[DATASET ENTRIES — start]

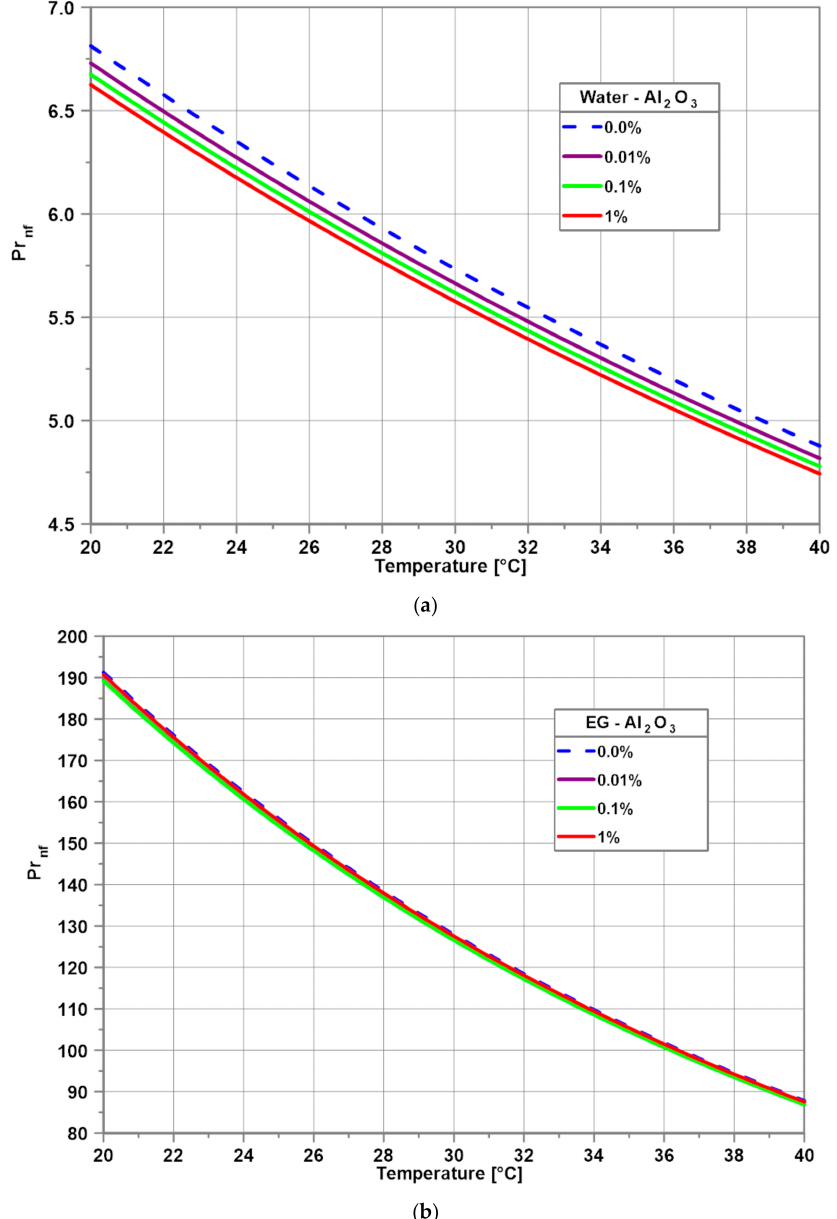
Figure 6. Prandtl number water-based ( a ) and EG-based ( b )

[DATASET ENTRIES — finish]
[DATASET ENTRIES — start]

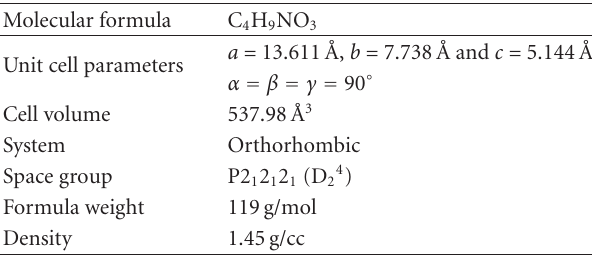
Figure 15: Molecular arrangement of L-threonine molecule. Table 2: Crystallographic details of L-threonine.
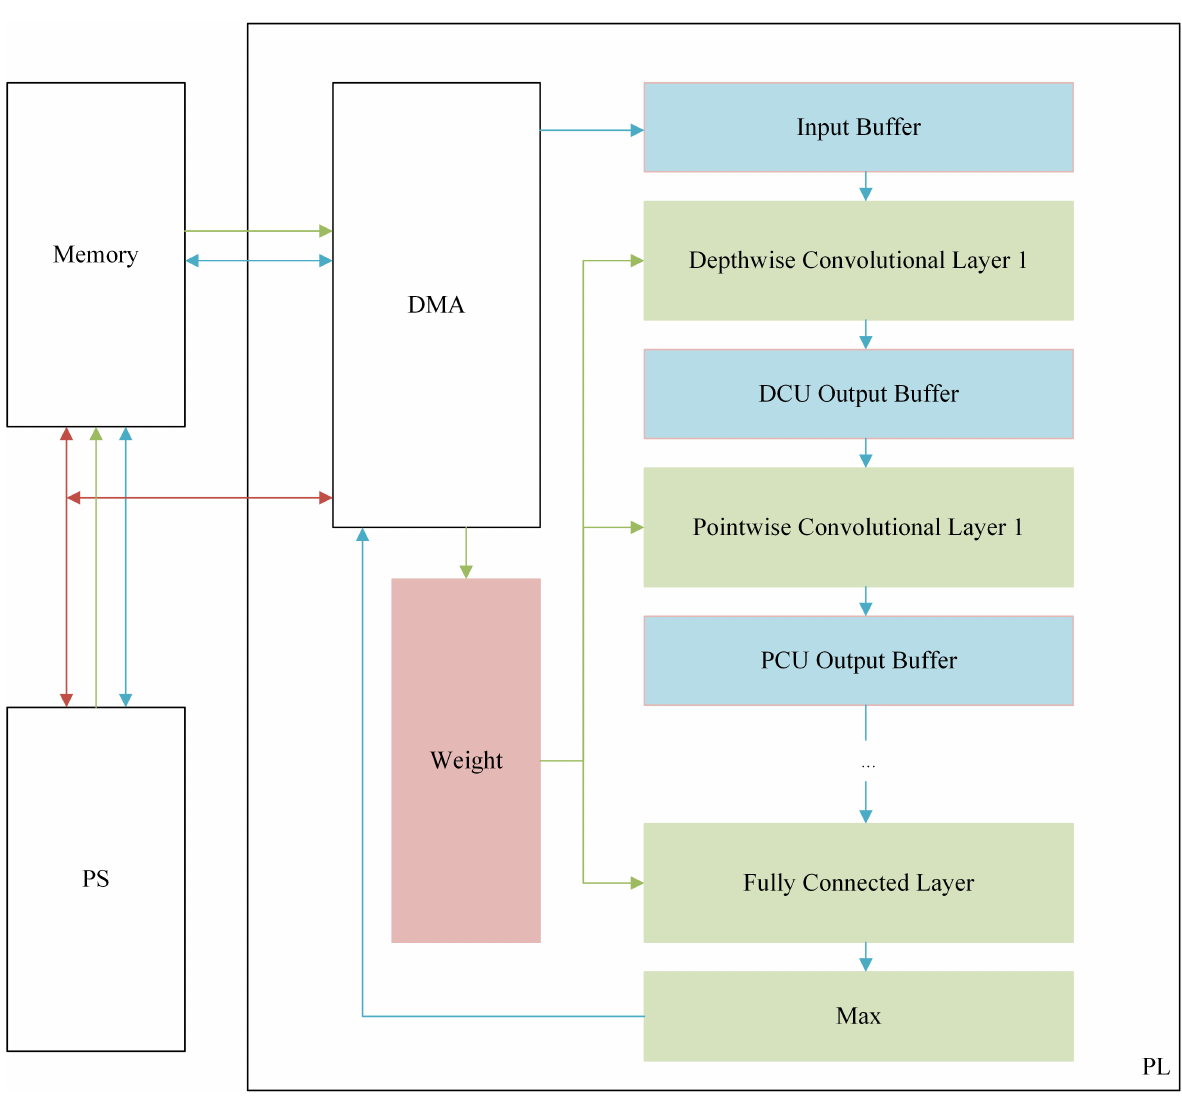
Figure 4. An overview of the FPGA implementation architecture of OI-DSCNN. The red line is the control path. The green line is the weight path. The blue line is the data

[DATASET ENTRIES — finish]

- EXERCISE OBJECTIVE
Extract, without any images, the part of the material above that opens with the line containing "Figure 15: Molecular" and closes with the line containing "Figure 4. An", both lines included.

- RESULT
Figure 15: Molecular arrangement of L-threonine molecule. Table 2: Crystallographic details of L-threonine.
Figure 4. An overview of the FPGA implementation architecture of OI-DSCNN. The red line is the control path. The green line is the weight path. The blue line is the data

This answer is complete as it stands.